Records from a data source

<<<<

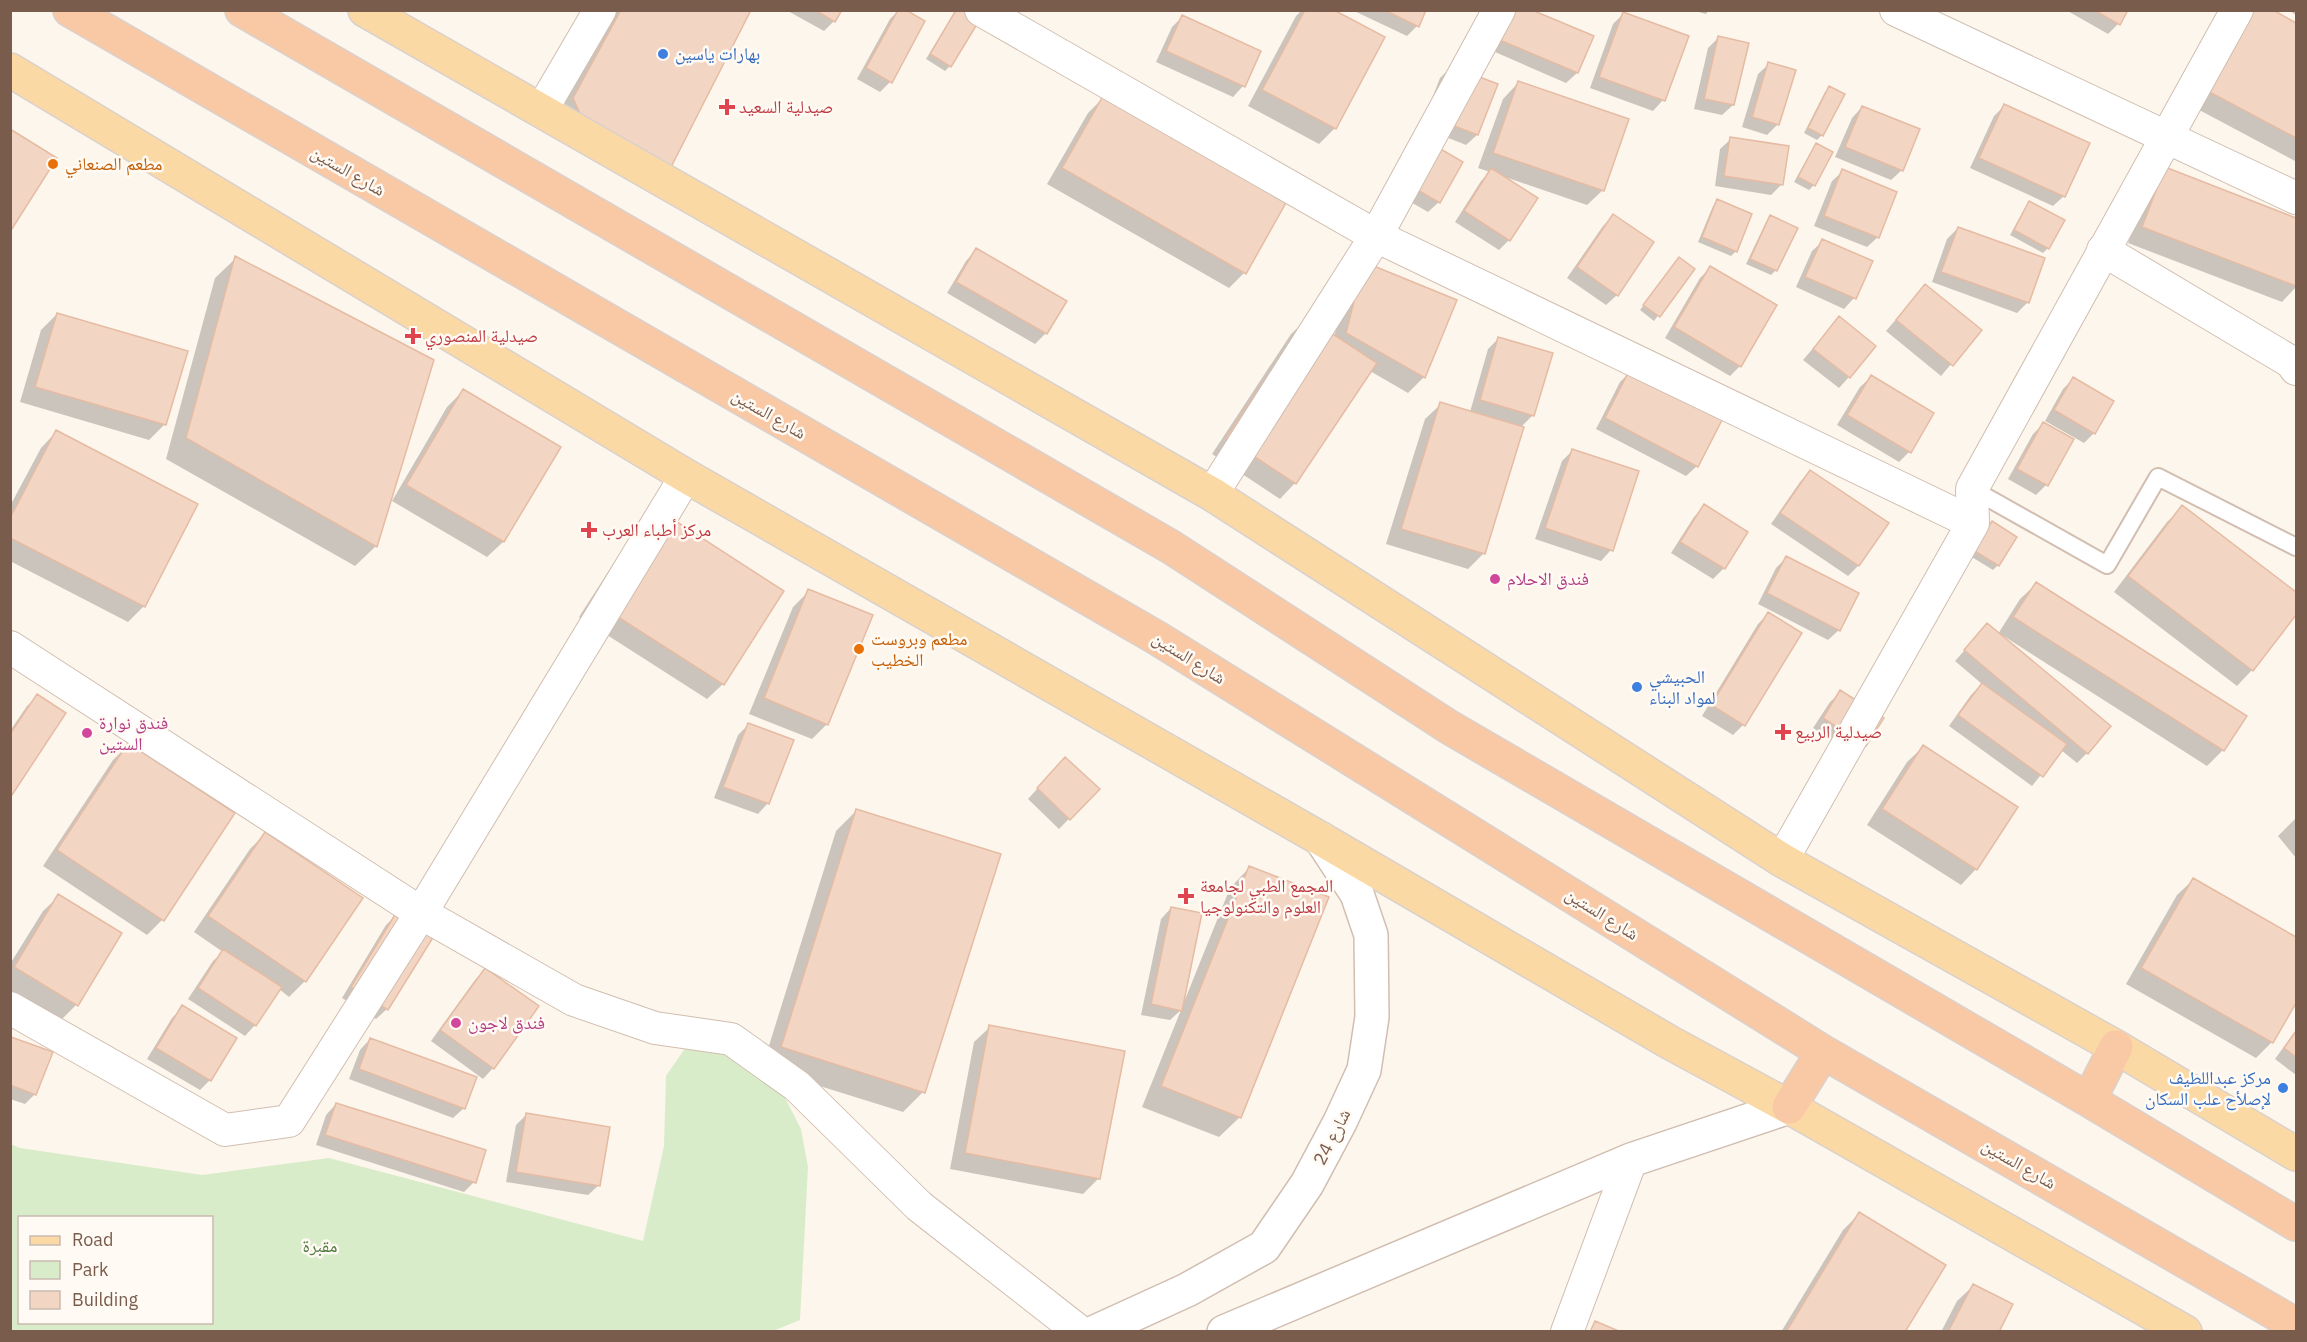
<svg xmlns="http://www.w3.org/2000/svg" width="2307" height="1342" font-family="'IBM Plex Sans','Noto Naskh Arabic',sans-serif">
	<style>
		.green { fill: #d8ecc9; fill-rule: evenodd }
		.shadow { fill: #0003 }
		.building { fill: #f3d5c3; stroke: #e6bba3; stroke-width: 1.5 }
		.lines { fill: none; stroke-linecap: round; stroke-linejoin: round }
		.service-casing { stroke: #d1beb0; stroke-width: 20 }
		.minor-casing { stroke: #d1beb0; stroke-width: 34 }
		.tertiary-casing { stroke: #d1beb0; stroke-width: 36 }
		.primary-casing { stroke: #dad1cd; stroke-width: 36 }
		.trunk-casing { stroke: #dad1cd; stroke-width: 36 }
		.service { stroke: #fff; stroke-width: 16 }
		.minor { stroke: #fff; stroke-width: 32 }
		.tertiary { stroke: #fff; stroke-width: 33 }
		.primary { stroke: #fbd9a5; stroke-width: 33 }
		.trunk { stroke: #f9c8a4; stroke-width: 33 }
		.shop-dot { fill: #3f7fe0; stroke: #fffaf3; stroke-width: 2 }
		.health-dot { fill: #e0444e; stroke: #fffaf3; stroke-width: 2 }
		.food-dot { fill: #e8710a; stroke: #fffaf3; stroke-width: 2 }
		.hotel-dot { fill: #d1479c; stroke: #fffaf3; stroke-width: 2 }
		.labels { text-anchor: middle; stroke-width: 5; stroke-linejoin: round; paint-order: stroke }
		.shop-label { font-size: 18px; fill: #366cbe; stroke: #fffaf3; text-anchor: start }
		.health-label { font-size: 18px; fill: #be3a42; stroke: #fffaf3; text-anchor: start }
		.food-label { font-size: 18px; fill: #c56008; stroke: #fffaf3; text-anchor: start }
		.street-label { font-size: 18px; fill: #7a5c4d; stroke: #fffaf3 }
		.hotel-label { font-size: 18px; fill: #b23c85; stroke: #fffaf3; text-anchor: start }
		.park-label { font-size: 18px; fill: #537a41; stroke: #fffaf3 }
	</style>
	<rect width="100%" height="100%" fill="#fdf6ec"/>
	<path class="green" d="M686 1047 747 1060 782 1092 801 1129 808 1167 800 1320 770 1332 11 1331 10 1144 20 1148 202 1175 329 1158 643 1241 664 1146 666 1076ZM20 1218H212V1322H20Z"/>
	<path class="shadow" d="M614 10H749L668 170 553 120Z
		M786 10H840L834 21 824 31Z
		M899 10 890 82 880 92 857 79 890 19Z
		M1302 10H1331L1383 38 1335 128 1319 144 1248 106 1296 16Z
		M1352 10H1424L1417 26 1407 36Z
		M1691 10H1709L1706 14Z
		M2066 10H2126L2118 24 2108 34Z
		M2270 10 2296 25V159L2295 161 2188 104Z
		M2288 10H2296V15Z
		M954 14 950 66 945 71 926 59Z
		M1623 14 1663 100 1653 111 1590 88 1613 24Z
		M1503 15 1592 37 1577 73 1566 83 1488 49Z
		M1182 17 1243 86 1233 97 1156 62 1172 27Z
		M1718 38 1733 105 1722 115 1694 109 1708 48Z
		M1769 64 1778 124 1767 135 1742 127 1758 74Z
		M1451 67 1477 135 1466 145 1421 127 1440 78Z
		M1518 83 1603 190 1587 205 1505 177 1509 240 1499 250 1455 222 1481 181 1490 172 1478 168 1503 99Z
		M1830 88 1822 135 1817 140 1804 133 1825 92Z
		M1103 98 1244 273 1229 288 1047 184 1088 113Z
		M2004 106 2064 196 2053 206 1970 168 1994 116Z
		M1862 107 1902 170 1891 180 1835 157 1852 118Z
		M1731 139 1782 184 1771 195 1715 186 1720 149Z
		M1816 145 1814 185 1809 190 1794 182 1812 150Z
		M1410 149 1439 202 1428 212 1388 189Z
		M2166 169 2296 219V287L2282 302 2128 243 2150 185Z
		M1843 171 1878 237 1867 247 1814 226 1832 181Z
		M1718 201 1736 251 1731 256 1698 242 1713 206Z
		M2030 203 2048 248 2043 253 2010 235 2025 208Z
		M1613 216 1617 295 1606 305 1567 278 1603 226Z
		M1771 217 1776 270 1771 275 1746 264 1766 222Z
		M1958 228 2028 302 2017 313 1932 282 1947 239Z
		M1823 241 1854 298 1844 309 1796 287 1812 251Z
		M976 250 1046 333 1035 344 947 293 966 261Z
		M236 258 432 361 376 546 355 566 166 459 215 278Z
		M1674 264 1693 269 1654 321 1640 310Z
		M1710 268 1740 366 1730 376 1665 338 1700 278Z
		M1349 279 1455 300 1424 377 1408 393 1370 371 1295 483 1280 499 1212 454 1291 334 1307 319 1334 337Z
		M1925 286 1980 330 1941 376 1886 331Z
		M57 314 165 424 149 440 20 402 41 330Z
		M1839 318 1849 377 1839 388 1803 360Z
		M1499 338 1533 415 1520 428 1483 554 1468 569 1386 544 1425 419 1441 404 1470 412 1488 349Z
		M1631 371 1697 466 1686 476 1596 429 1620 382Z
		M1871 377 1932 414 1909 452 1899 462 1837 425 1860 387Z
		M2073 379 2094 433 2084 443 2045 421 2063 389Z
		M463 391 559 447 503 542 487 557 392 501 447 407Z
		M2043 424 2046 485 2036 495 2008 479 2033 434Z
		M56 432 144 606 128 622 10 561V506L41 448Z
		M1572 451 1611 550 1601 561 1535 539 1562 461Z
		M1810 471 1886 524 1858 566 1848 576 1771 524 1800 482Z
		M1704 506 1746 532 1723 569 1713 579 1671 553 1694 517Z
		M2183 507 2296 594V612L2252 670 2237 686 2114 592 2167 522Z
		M1992 523 1998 565 1993 570 1970 556Z
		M639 524 723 684 707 699 579 617Z
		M1786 558 1839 630 1828 640 1758 604 1776 568Z
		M2036 584 2245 716 2223 750 2207 766 2002 635 2001 636 2087 753 2077 763 2061 750 2032 786 1949 726 1971 695 1982 684 1955 661 1987 625 1998 634 2020 599Z
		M809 591 827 724 812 739 749 714 793 607Z
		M1768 614 1743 725 1733 735 1702 716 1758 624Z
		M1841 692 1854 755 1813 728 1830 702Z
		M38 696 10 795V731L27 706Z
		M748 725 768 803 758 814 714 798 738 735Z
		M128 745 162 920 147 935 43 866 113 760Z
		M1923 747 1976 869 1961 885 1867 825 1907 762Z
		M1055 769 1098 789 1059 829 1028 799Z
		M857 810 923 1092 903 1112 762 1068 836 831Z
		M2296 818V858L2278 836Z
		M265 834 305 981 289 997 279 989 255 1025 245 1036 188 999 213 961 223 952 194 932 250 849Z
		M1250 867 1240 1117 1219 1137 1142 1107 1181 1010 1170 1020 1141 1015 1161 919 1171 908 1184 1002 1230 888Z
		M2193 880 2296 939V1000L2272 1042 2256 1058 2126 984 2177 895Z
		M59 896 76 1005 61 1020 10 990V964L43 911Z
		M396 915 387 1009 376 1019 342 998 386 925Z
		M485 970 493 1068 483 1079 431 1041 475 980Z
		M183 1007 210 1080 200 1090 147 1059 172 1018Z
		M990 1027 1099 1178 1083 1194 950 1169 974 1042Z
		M2296 1030V1075L2275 1059Z
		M11 1038 35 1094 25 1104 10 1099Z
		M370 1039 464 1108 453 1118 349 1079 360 1050Z
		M336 1104 474 1182 464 1192 316 1145 326 1115Z
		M527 1114 599 1185 588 1195 506 1182 516 1125Z
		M1859 1214 1903 1332H1781L1843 1230Z
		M1973 1286 1997 1332H1941L1957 1301Z"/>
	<path class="building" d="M621 10H751L669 171 583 120 573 98Z
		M815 10H842L835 22Z
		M898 10H906L925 21 892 83 866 68Z
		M956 10H963L979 21 951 67 930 54Z
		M1305 10H1334L1385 37 1336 129 1262 90Z
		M1384 10H1426L1419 27Z
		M1510 10H1532L1594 36 1578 73 1497 39Z
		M2094 10H2128L2120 25Z
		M2244 10H2273L2296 23V138L2202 88Z
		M1623 12 1689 36 1665 101 1599 77Z
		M1182 15 1261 51 1245 87 1166 51Z
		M1718 36 1749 43 1734 105 1704 99Z
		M1768 62 1796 70 1779 125 1752 117Z
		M1450 66 1498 84 1478 135 1430 117Z
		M1518 81 1629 119 1604 191 1493 153Z
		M1829 86 1845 94 1823 136 1808 128Z
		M1103 96 1287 201 1246 274 1062 168Z
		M2004 104 2090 143 2065 197 1979 158Z
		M1862 106 1920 129 1903 171 1845 147Z
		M10 129 57 158 10 232Z
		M1420 137 1463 162 1440 203 1397 178Z
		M1730 137 1789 146 1783 185 1724 176Z
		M1816 143 1833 152 1815 186 1798 177Z
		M2165 167 2296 218V286L2142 227Z
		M1491 168 1538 198 1510 241 1464 211Z
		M1842 169 1897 192 1879 238 1824 216Z
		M1717 199 1752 214 1737 252 1702 237Z
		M2029 201 2065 220 2049 249 2014 230Z
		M1613 214 1654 242 1618 296 1577 267Z
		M1770 215 1798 228 1777 271 1750 259Z
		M1958 227 2045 258 2029 303 1941 272Z
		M1822 239 1873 261 1856 299 1805 277Z
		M976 248 1067 301 1047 334 956 282Z
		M235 256 434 360 377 547 186 438Z
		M1679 257 1695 269 1660 317 1643 305Z
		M1364 262 1457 300 1425 378 1346 333Z
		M1710 266 1777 305 1741 367 1674 327Z
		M1925 284 1982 330 1953 366 1896 320Z
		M57 313 188 351 166 425 35 387Z
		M1839 316 1876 346 1850 378 1813 349Z
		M1307 317 1377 363 1296 484 1226 438Z
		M1498 337 1553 353 1534 416 1480 400Z
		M1630 369 1723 418 1698 467 1605 418Z
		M1871 375 1934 413 1911 453 1847 415Z
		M2073 377 2114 401 2095 434 2054 410Z
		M463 389 561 447 504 542 406 485Z
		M1440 402 1524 427 1485 554 1401 529Z
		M2043 422 2074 439 2048 486 2017 469Z
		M56 430 198 504 145 607 10 538V518Z
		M1572 449 1639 471 1613 551 1545 528Z
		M1810 470 1889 523 1859 566 1780 513Z
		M1704 504 1748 532 1725 569 1680 542Z
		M2182 505 2296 592V615L2253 671 2128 576Z
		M654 507 784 591 724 685 593 601Z
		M1992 521 2017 537 1999 566 1973 550Z
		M1786 556 1859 593 1840 631 1767 593Z
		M2036 582 2247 716 2224 751 2013 617Z
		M808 589 873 615 828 725 764 698Z
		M1768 612 1802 633 1745 726 1711 705Z
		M1987 623 2111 726 2088 754 1964 650Z
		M1982 683 2067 744 2043 777 1958 715Z
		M1840 690 1884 718 1866 746 1823 718Z
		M37 694 66 713 10 798V734Z
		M748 723 794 740 769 804 723 787Z
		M128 743 235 813 164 921 57 850Z
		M1923 745 2018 807 1977 870 1882 809Z
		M1065 757 1100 789 1070 820 1037 788Z
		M856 809 1001 854 925 1093 781 1047Z
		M265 832 363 898 306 982 208 916Z
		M1249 866 1329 897 1241 1118 1161 1086Z
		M2193 878 2296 937V1003L2273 1043 2141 968Z
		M58 894 122 933 78 1006 14 967Z
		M1171 907 1202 913 1182 1011 1151 1004Z
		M396 913 434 936 388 1010 351 987Z
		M223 949 282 987 256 1026 198 988Z
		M485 968 539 1006 494 1069 440 1030Z
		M182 1005 237 1038 211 1081 156 1048Z
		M989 1025 1125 1051 1100 1179 965 1153Z
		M2296 1031V1057L2284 1048Z
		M11 1037 53 1052 36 1095 10 1085Z
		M370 1038 477 1077 465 1109 359 1069Z
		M336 1103 486 1150 476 1183 325 1135Z
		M526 1113 610 1127 600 1186 516 1172Z
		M1859 1212 1946 1265 1905 1332H1786Z
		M1973 1284 2013 1304 1999 1332H1948Z
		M1595 1321 1621 1332H1590Z"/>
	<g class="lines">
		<defs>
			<path id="service" d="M1972 489 2107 565 2158 477 2296 547"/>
			<path id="minor" d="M981 10 1376 236 1973 523
				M1896 10 2296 198
				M541 111 600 10
				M2103 250 2291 362 2296 369
				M1212 494 1376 236 1499 10
				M10 647 421 913 574 1000 655 1028 731 1039 797 1086 919 1206 1080 1332
				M1782 860 1973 523 1972 489 2237 10
				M10 1008 225 1130 289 1121 421 913 686 476
				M1567 1332 1631 1160"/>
			<path id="tertiary" d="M1095 1332 1187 1290 1264 1247 1307 1184 1340 1122 1364 1070 1372 1017 1371 935 1357 894 1321 839
				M1224 1332 1631 1160 1789 1107"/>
			<path id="primary" d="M365 10 1212 494 1782 860 2116 1047 2296 1154
				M10 70 686 476 1321 839 1669 1042 1789 1107 2185 1332"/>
			<path id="trunk" d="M70 10 1157 638 1823 1052 2296 1325
				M242 10 1171 547 1449 727 2089 1100 2296 1224
				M2089 1100 2116 1047
				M1789 1107 1823 1052"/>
		</defs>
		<use href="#service" class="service-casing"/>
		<use href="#minor" class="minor-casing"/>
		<use href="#tertiary" class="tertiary-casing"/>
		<use href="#primary" class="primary-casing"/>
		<use href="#trunk" class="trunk-casing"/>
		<use href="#service" class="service"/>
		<use href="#minor" class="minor"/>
		<use href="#tertiary" class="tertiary"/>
		<use href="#primary" class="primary"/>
		<use href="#trunk" class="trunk"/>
	</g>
	<g class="shop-dot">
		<circle cx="663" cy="54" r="6"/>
		<circle cx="1637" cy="687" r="6"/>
		<circle cx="2283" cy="1088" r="6"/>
	</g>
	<g class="health-dot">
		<path d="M724 98h6v6h6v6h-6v6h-6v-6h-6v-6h6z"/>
		<path d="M410 327h6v6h6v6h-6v6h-6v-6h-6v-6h6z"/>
		<path d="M586 521h6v6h6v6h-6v6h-6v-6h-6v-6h6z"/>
		<path d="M1780 723h6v6h6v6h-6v6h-6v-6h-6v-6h6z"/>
		<path d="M1183 887h6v6h6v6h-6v6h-6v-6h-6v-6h6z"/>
	</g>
	<g class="food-dot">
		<circle cx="53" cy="164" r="6"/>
		<circle cx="859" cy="649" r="6"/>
	</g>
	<g class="hotel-dot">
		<circle cx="1495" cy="579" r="6"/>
		<circle cx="87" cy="733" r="6"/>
		<circle cx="456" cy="1023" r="6"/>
	</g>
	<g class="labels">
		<g class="shop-label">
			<text x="675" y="60">بهارات ياسين</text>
			<text x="1649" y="683">الحبيشي<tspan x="1649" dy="21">لمواد البناء</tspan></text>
			<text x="2271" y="1084" text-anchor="end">مركز عبداللطيف<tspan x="2271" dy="21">لإصلأح علب السكان</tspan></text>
		</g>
		<g class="health-label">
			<text x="739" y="113">صيدلية السعيد</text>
			<text x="425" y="342">صيدلية المنصوري</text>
			<text x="602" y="536">مركز أطباء العرب</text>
			<text x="1795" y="738">صيدلية الربيع</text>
			<text x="1200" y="892">المجمع الطبي لجامعة<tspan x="1200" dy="21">العلوم والتكنولوجيا</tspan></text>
		</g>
		<g class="food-label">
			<text x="65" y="170">مطعم الصنعاني</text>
			<text x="871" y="645">مطعم وبروست<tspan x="871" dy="21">الخطيب</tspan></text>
		</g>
		<g class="street-label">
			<text transform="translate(348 171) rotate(30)" y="6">شارع الستين</text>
			<text transform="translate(769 414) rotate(30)" y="6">شارع الستين</text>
			<text transform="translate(1189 658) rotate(32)" y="6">شارع الستين</text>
			<text transform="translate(1602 914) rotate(32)" y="6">شارع الستين</text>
			<text transform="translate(1332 1137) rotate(-63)" y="6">شارع 24</text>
			<text transform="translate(2019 1164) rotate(30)" y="6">شارع الستين</text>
		</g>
		<g class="hotel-label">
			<text x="1507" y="585">فندق الاحلام</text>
			<text x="99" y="729">فندق نوارة<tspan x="99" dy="21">الستين</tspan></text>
			<text x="468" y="1029">فندق لاجون</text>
		</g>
		<g class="park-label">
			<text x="320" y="1252">مقبرة</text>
		</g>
	</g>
	<rect width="2307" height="1342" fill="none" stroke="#7a5c4d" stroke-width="24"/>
	<rect x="18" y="1216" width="195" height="108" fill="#fffaf3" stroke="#cabbb1" stroke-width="1.5"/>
	<rect x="30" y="1236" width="30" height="9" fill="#fbd9a5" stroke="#cabbb1" stroke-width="1.5"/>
	<text x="72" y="1246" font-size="18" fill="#7a5c4d">Road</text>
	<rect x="30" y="1261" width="30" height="18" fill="#d8ecc9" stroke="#cabbb1" stroke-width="1.5"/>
	<text x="72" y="1276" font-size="18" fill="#7a5c4d">Park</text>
	<rect x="30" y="1291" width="30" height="18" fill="#f3d5c3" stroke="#cabbb1" stroke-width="1.5"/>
	<text x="72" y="1306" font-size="18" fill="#7a5c4d">Building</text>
</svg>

>>>>

Brief:
Out of the preceding entries, pull every line containing the string "lines".

Result:
		.lines { fill: none; stroke-linecap: round; stroke-linejoin: round }
	<g class="lines">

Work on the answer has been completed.